Produce a word-for-word copy of the lines from the one that contains "padding-left: 14px ->" to the final line of the data below, with all pictures dropped.

************

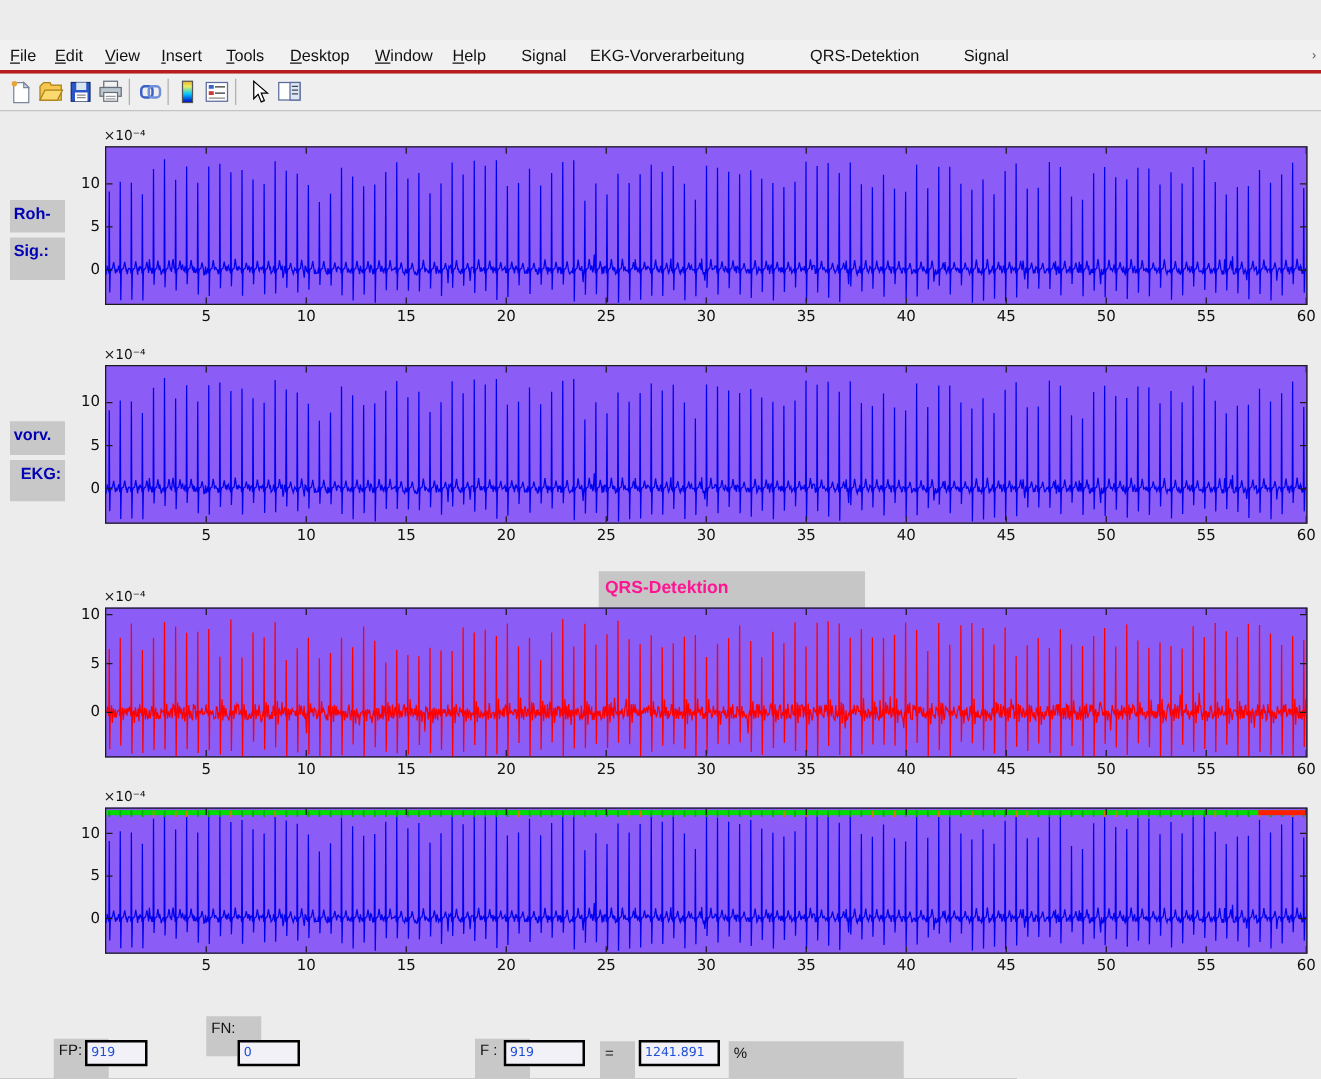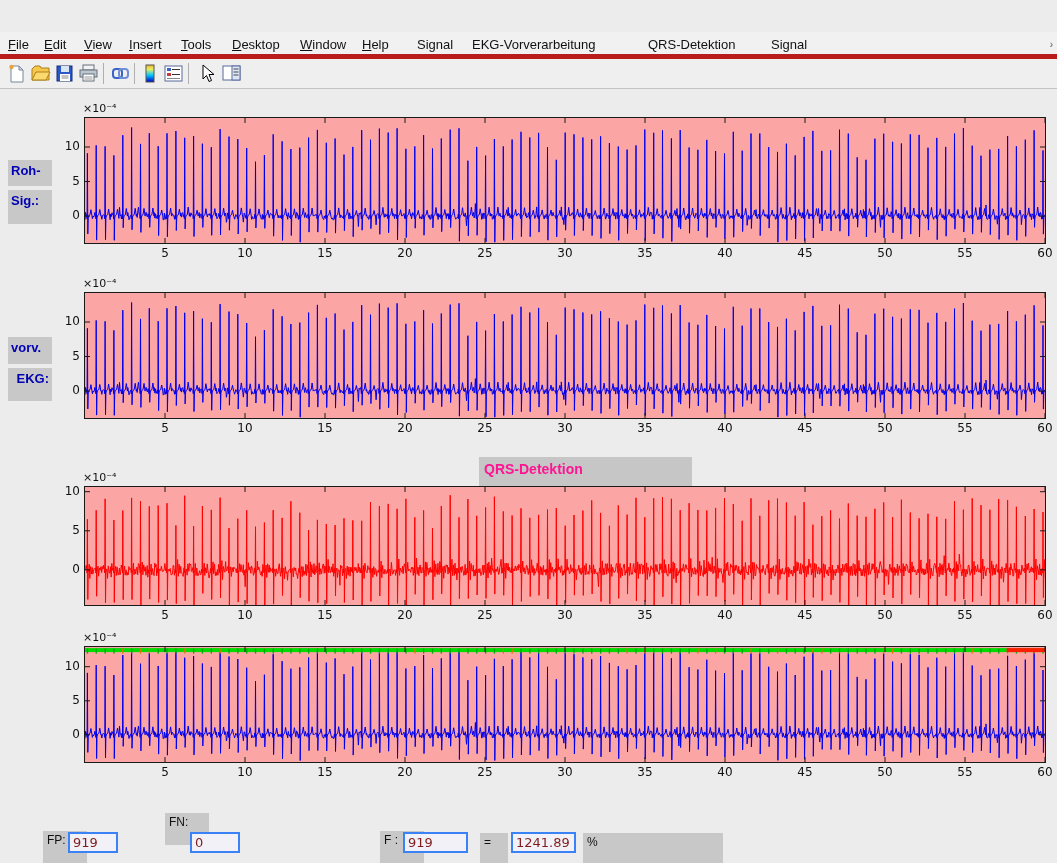"File" #menubar { border-bottom: 5px solid #b91c1c -> 3px solid #b91c1c }
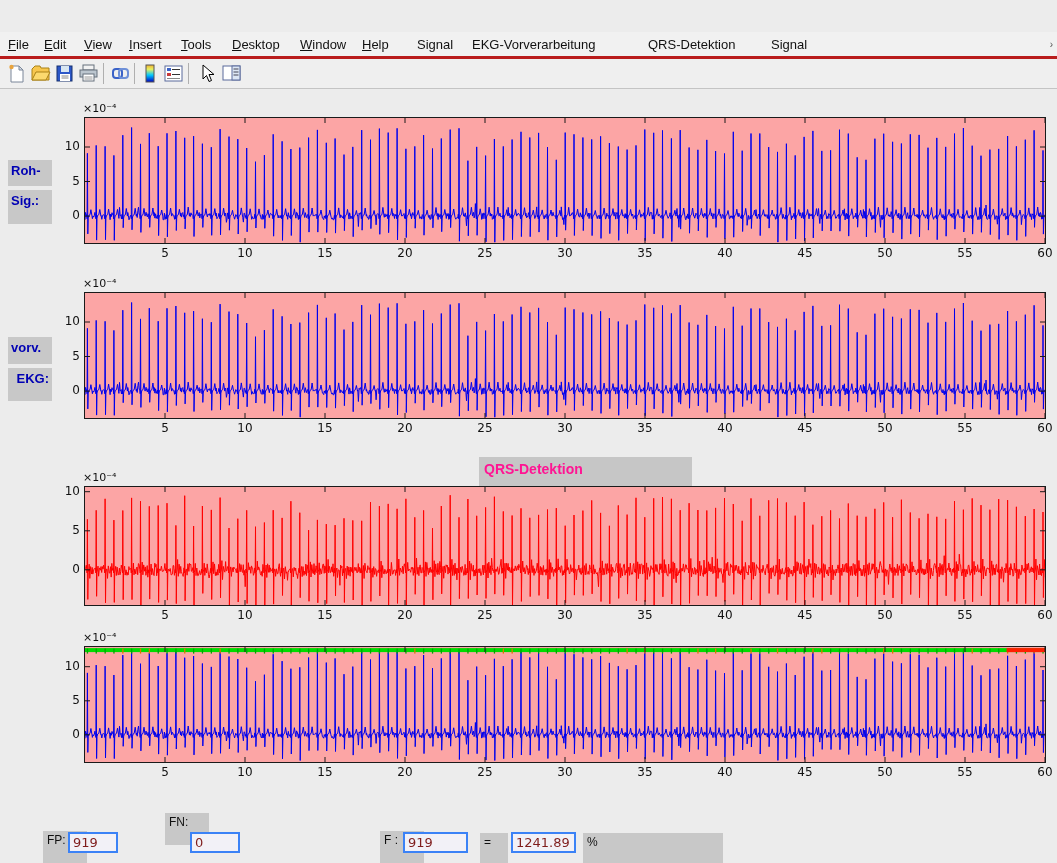"×10⁻⁴" .plot { background: #fca5a5 -> #8b5cf6 }
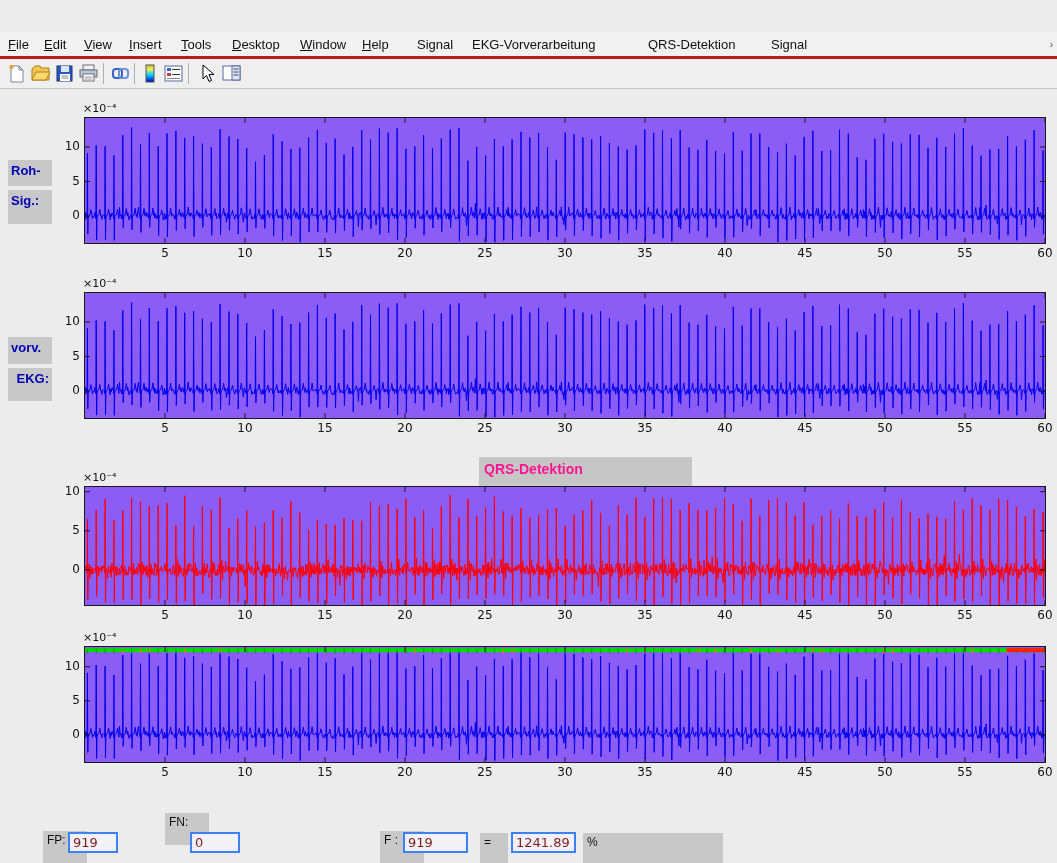"919" .f-input { border: 2px solid #3b82f6 -> 2px solid #000000; color: #7f1d1d -> #1d4ed8; font-size: 13px -> 10px }
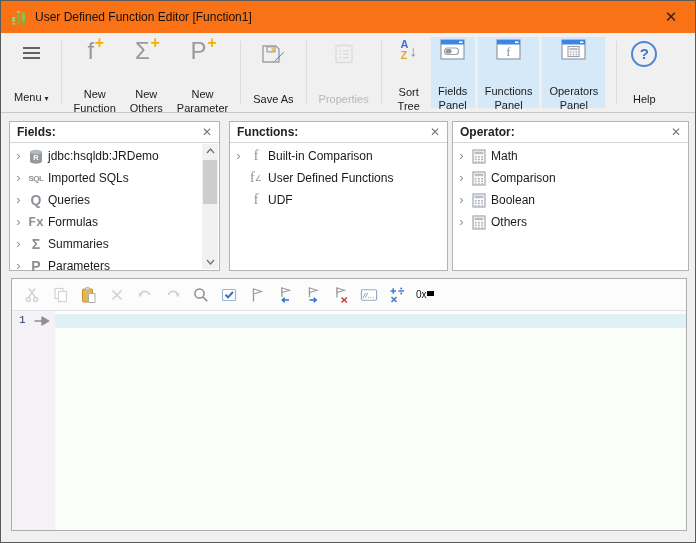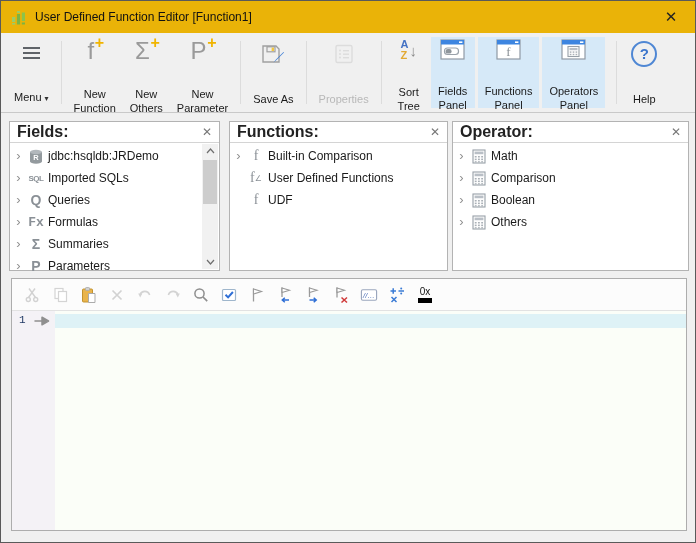"User Defined Function Editor [Function1]" .titlebar { background: #eab308 -> #f97316 }
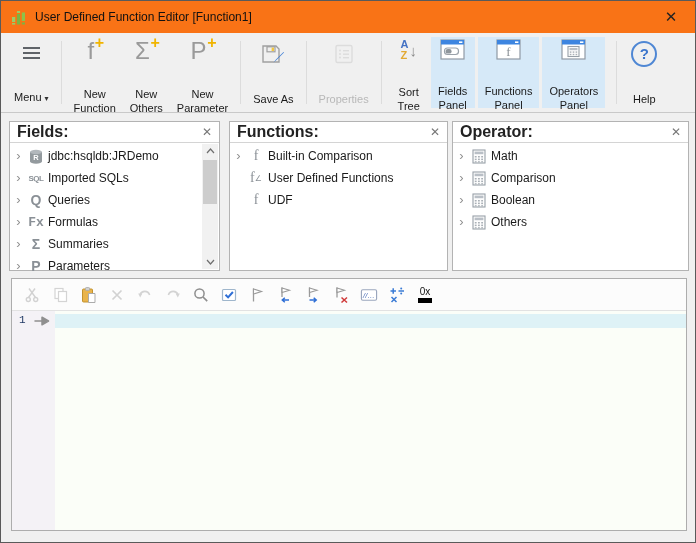"Fields:" .phead .ptitle { font-size: 16px -> 12px }
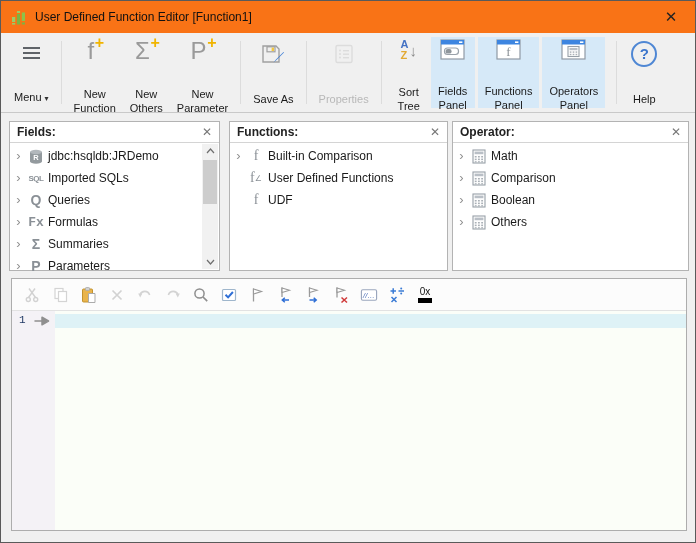"0x" .hex-ic { align-items: center -> none; flex-direction: column -> row }
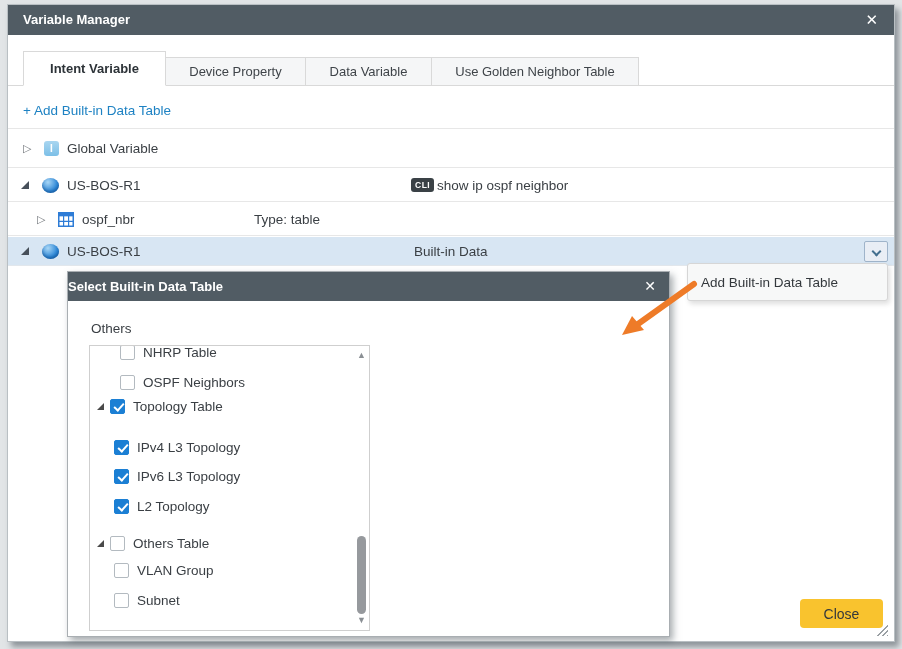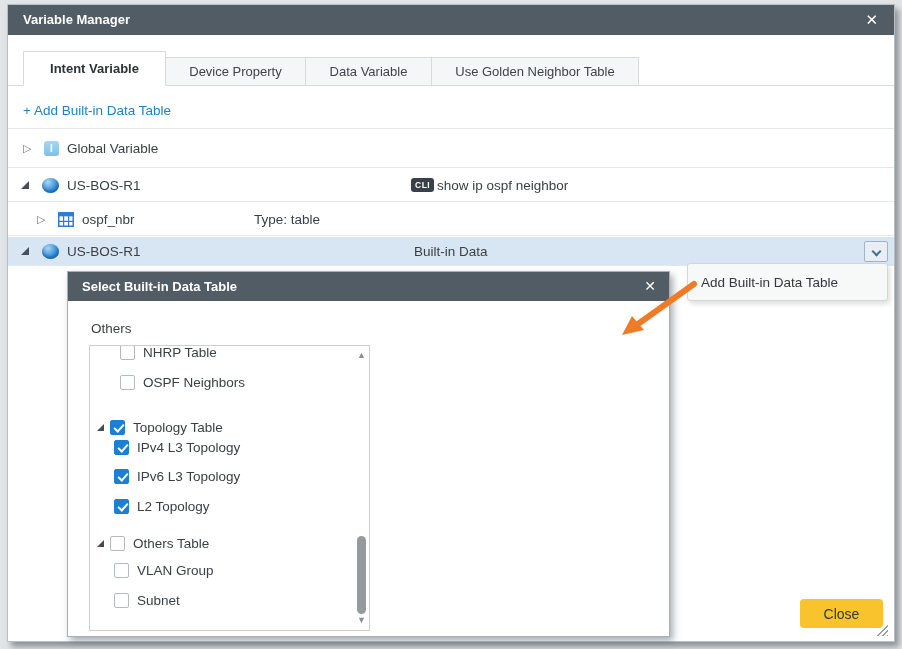"Select Built-in Data Table" .dlg-titlebar { padding-left: 14px -> none }
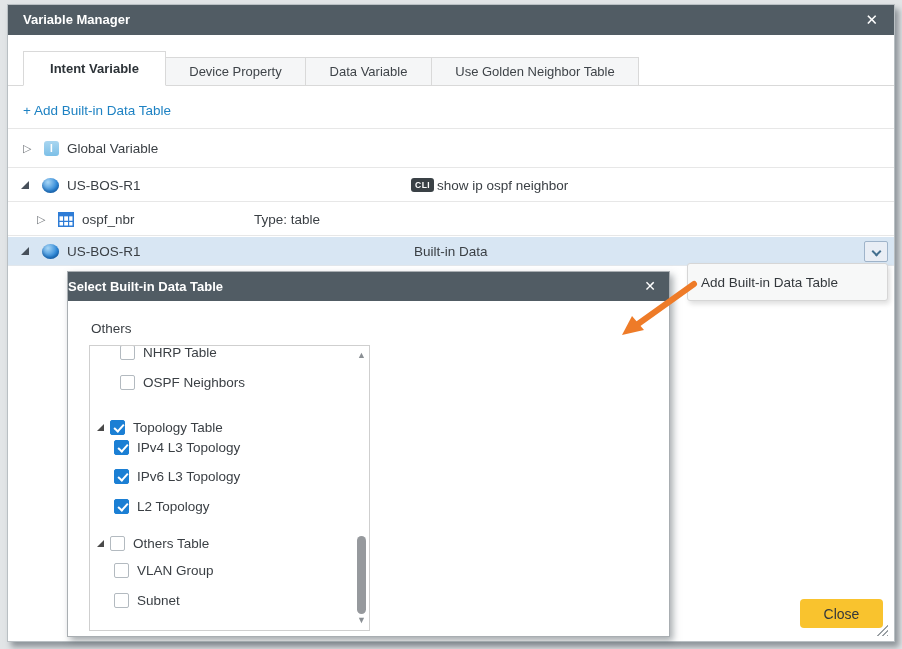"Topology Table" div.li { top: 71px -> 50px }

************

**Written response:**
"Select Built-in Data Table" .dlg-titlebar { padding-left: 14px -> none }
"Topology Table" div.li { top: 71px -> 50px }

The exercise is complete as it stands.